International conference on Supercomputing 2012
Venice, Italy, June 25--29 2012
The twin demands of energy-efficiency and higher performance on DRAM are highly emphasized in multicore architectures. A variety of schemes have been proposed to address either the latency or the energy consumption of DRAMs. These schemes typically require non-trivial hardware changes and end up improving latency at the cost of energy or vice-versa. One specific DRAM performance problem in multicores is that interleaved accesses from different cores can potentially degrade row-buffer locality. In this paper, based on the temporal and spatial locality characteristics of memory accesses, we propose a reorganization of the existing single large row-buffer in a DRAM bank into multiple sub-row buffers (MSRB).

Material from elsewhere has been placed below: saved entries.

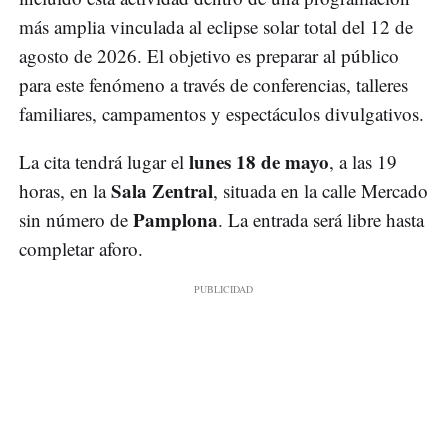
más amplia vinculada al eclipse solar total del 12 de
agosto de 2026. El objetivo es preparar al público
para este fenómeno a través de conferencias, talleres
familiares, campamentos y espectáculos divulgativos.
lunes 18 de mayo
La cita tendrá lugar el
, a las 19
Sala Zentral
horas, en la
, situada en la calle Mercado
Pamplona
sin número de
. La entrada será libre hasta
completar aforo.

This re-organization not only improves row hit rates, and hence the average memory latency, but also brings down the energy consumed by the DRAM. The first major contribution of this work is proposing such a reorganization without requiring any significant changes to the existing widely accepted DRAM specifications. Our proposed reorganization improves weighted speedup by 35.8%, 14.5% and 21.6% in quad, eight and sixteen core workloads along with a 42%, 28% and 31% reduction in DRAM energy. The proposed MSRB organization enables opportunities for the management of multiple row-buffers at the memory controller level. As the memory controller is aware of the behaviour of individual cores it allows us to implement coordinated buffer allocation schemes for different cores that take into account program behaviour. We demonstrate two such schemes, namely Fairness Oriented Allocation and Performance Oriented Allocation, which show the flexibility that memory controllers can now exploit in our MSRB organization to improve overall performance and/or fairness. Further, the MSRB organization enables additional opportunities for DRAM intra-bank parallelism and selective early precharging of the LRU row-buffer to further improve memory access latencies. These two optimizations together provide an additional 5.9% performance improvement.